■ Explore the material ■
A. Translate this sentence from the passage on materialism and brain states below into Spanish: "The neuroscientific evidence in no way supports such a wild assertion."
B. The passage below on materialism and brain states names several ways of measuring brain states in parentheses in its opening paragraph. List all of them.
C. From the passage on materialism and brain states below, extract the stretch from "I pointed out" through "any mind state.".

■ Excerpted passage ■
---*---

I pointed out that we have not a single correlation between a brain state and a mental state. Not. One. We have measured countless brain states (EEG, CT, MRI, fMRI), and we experience countless mental states. Never has a specific correlation between a brain state (a specific EEG, CT, MRI, fMRI finding)  and a mental state (a specific thought) been established. The only correlation of any sort is very vague: thinking anything will change EEG and fMRI subtly sometimes. Nothing even resembling a 1:1 correlation between any brain and any mind state.

If materialism is true, then every mind state must correlate exactly with a brain state, because according to materialism matter is all that there is.

The neuroscientific evidence in no way supports such a wild assertion.
We do not yet have a detailed enough model of the brain nor the ability to measure brain activity with sufficient resolution or calibration to come anywhere near such a task. Neither is that necessary for my argument to be valid.
"We do not yet ... come anywhere near such a task." That's my point, Steve. How then can you claim that
"The materialist hypothesis... has made a number of predictions, and every single prediction has been validated..."
and

 "There are now countless experiments and cases in which it is clearly demonstrated that doing something to the brain reliably results in a change of the mind."
and then admit:

 "We do not yet ... come anywhere near such a task."
Novella refutes himself, which saves me time. But he keeps trying:
The point is – to the extent that we are able to visualize brain activity, it correlates nicely with mental activity, within the resolution of our instruments.
Some of our instruments have enormous resolution.  Depth electrodes (a form of brain wave EEG measurement) can record electrical activity in tiny groups of neurons. Never has there been a reproducible correlation between a specific thought and a specific EEG tracing. Never.

Novella:
This has held up with better tools, like fMRI. We can correlate activity in different brain regions with different types of mental activity. 
 But Novella just said:

"We do not yet have a detailed enough model of the brain nor the ability to measure brain activity with sufficient resolution or calibration to come anywhere near such a task."
It's like Gollum/Smaegol. Novella contradicts himself in mid-post: 'Every single prediction of materialism is proven...we do not come anywhere near such a task..."

---*---

Page-level text extractions:

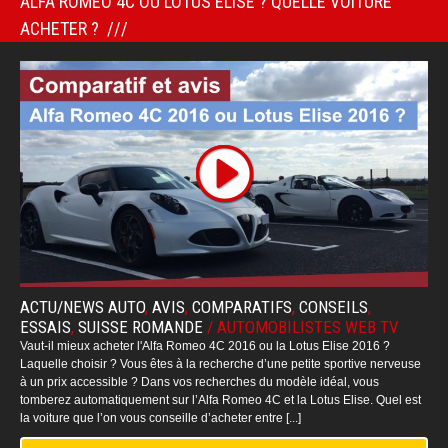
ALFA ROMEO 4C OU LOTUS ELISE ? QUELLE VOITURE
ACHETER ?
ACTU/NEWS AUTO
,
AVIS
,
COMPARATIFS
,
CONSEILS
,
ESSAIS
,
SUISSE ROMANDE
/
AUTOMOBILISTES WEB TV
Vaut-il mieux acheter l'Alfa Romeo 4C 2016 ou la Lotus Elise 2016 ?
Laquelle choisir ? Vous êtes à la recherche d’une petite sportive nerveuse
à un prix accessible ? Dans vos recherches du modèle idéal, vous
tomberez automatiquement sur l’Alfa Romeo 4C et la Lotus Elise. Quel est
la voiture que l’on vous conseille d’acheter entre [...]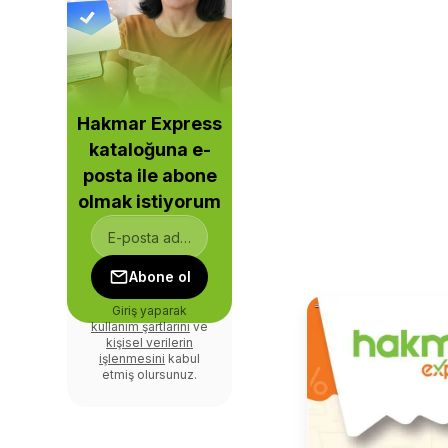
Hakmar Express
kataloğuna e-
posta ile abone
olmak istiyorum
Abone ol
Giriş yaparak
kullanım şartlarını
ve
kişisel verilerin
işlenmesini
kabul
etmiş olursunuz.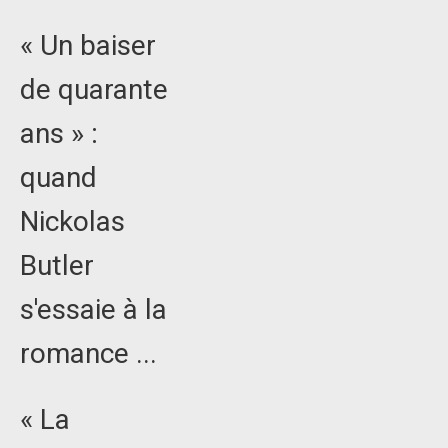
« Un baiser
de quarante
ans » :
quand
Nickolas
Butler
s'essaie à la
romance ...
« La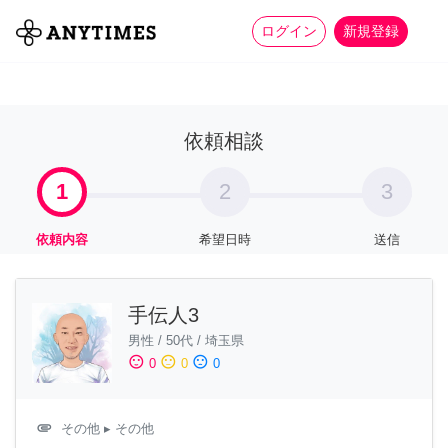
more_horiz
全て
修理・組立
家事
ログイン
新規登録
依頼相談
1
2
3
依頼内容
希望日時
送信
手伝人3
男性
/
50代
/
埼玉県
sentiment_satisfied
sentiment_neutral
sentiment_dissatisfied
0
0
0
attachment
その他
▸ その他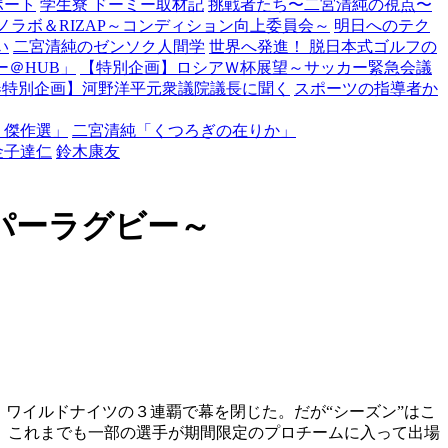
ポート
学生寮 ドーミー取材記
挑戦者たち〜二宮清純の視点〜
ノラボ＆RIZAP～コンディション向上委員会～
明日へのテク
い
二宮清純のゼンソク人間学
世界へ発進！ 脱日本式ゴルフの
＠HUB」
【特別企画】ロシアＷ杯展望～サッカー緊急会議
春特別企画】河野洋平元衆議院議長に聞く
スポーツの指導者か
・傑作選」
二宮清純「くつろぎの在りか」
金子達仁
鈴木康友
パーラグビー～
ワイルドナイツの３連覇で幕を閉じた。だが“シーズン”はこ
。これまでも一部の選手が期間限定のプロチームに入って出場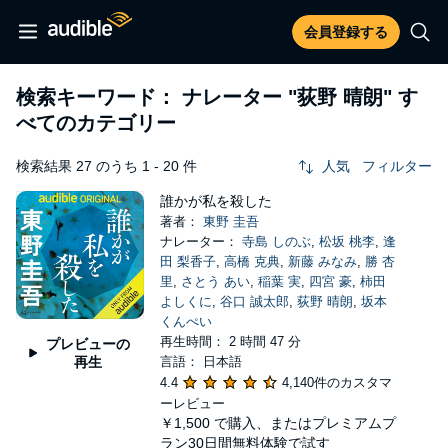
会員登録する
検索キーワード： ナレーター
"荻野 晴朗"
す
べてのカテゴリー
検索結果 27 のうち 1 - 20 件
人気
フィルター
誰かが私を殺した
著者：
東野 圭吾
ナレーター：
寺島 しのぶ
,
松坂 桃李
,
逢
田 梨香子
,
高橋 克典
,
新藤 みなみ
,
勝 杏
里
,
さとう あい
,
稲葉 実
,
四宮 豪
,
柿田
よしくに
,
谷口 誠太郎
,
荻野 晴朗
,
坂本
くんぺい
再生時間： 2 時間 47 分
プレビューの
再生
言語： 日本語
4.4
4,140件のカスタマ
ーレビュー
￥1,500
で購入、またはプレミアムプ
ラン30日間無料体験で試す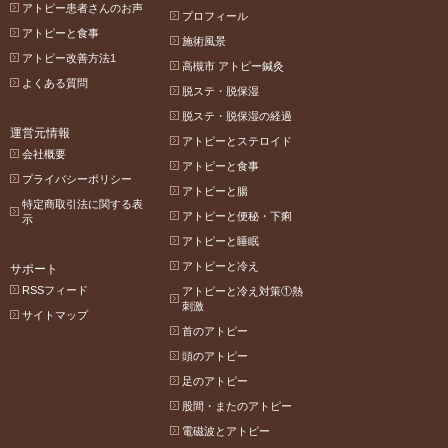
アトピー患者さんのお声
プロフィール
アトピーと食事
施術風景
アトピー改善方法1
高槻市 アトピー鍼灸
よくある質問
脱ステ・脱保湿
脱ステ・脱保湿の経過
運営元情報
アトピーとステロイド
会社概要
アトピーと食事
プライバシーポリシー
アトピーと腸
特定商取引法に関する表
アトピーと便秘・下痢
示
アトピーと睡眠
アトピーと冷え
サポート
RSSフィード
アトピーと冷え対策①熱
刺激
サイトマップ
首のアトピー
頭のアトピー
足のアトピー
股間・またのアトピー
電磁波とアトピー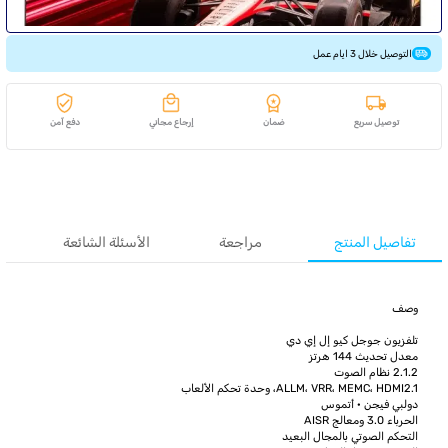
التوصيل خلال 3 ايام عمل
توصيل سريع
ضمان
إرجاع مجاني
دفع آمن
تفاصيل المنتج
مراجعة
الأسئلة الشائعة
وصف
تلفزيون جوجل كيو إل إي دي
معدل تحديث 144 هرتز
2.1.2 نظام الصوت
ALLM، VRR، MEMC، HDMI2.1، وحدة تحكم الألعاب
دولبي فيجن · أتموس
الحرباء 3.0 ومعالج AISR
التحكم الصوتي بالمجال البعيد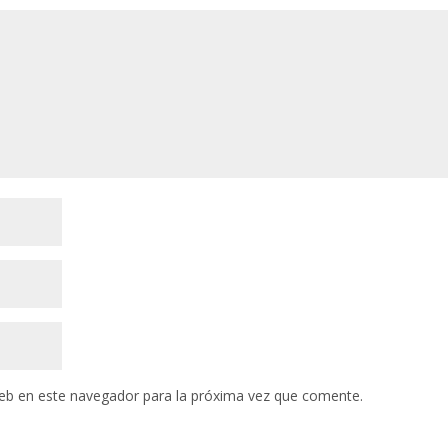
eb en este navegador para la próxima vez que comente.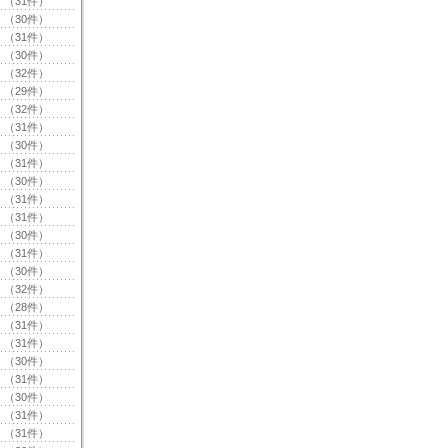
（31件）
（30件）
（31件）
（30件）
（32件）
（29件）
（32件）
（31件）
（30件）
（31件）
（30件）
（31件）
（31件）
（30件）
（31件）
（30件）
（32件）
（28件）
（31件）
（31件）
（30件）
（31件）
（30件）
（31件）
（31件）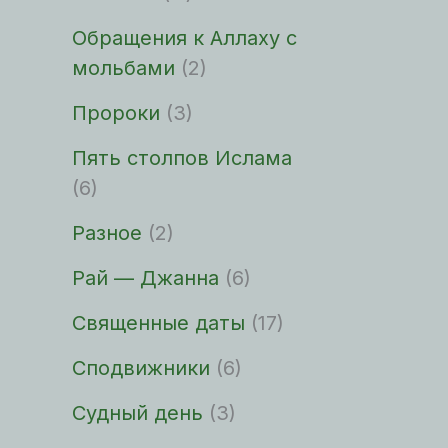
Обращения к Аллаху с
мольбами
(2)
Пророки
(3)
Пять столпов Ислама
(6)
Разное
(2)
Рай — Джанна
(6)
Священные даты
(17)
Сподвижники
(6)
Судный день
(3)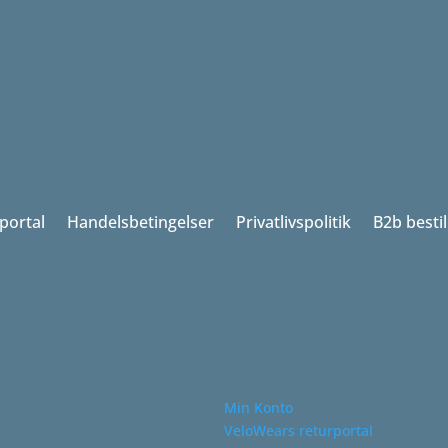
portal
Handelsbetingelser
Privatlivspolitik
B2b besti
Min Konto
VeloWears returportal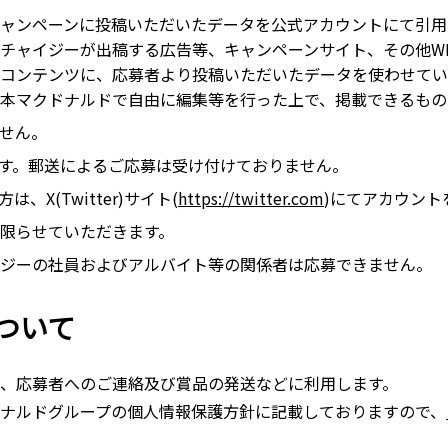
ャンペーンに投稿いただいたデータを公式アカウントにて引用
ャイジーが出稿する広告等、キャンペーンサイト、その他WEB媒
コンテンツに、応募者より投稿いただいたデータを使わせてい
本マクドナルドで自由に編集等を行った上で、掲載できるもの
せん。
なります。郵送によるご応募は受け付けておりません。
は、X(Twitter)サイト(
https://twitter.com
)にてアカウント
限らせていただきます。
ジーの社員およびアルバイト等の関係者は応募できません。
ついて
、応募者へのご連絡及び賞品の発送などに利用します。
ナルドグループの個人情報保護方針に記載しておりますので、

---*---

■ Answer section ■
A. La evidencia neurocientífica no respalda en absoluto una afirmación tan descabellada.

B. EEG, CT, MRI, fMRI

C.
I pointed out that we have not a single correlation between a brain state and a mental state. Not. One. We have measured countless brain states (EEG, CT, MRI, fMRI), and we experience countless mental states. Never has a specific correlation between a brain state (a specific EEG, CT, MRI, fMRI finding)  and a mental state (a specific thought) been established. The only correlation of any sort is very vague: thinking anything will change EEG and fMRI subtly sometimes. Nothing even resembling a 1:1 correlation between any brain and any mind state.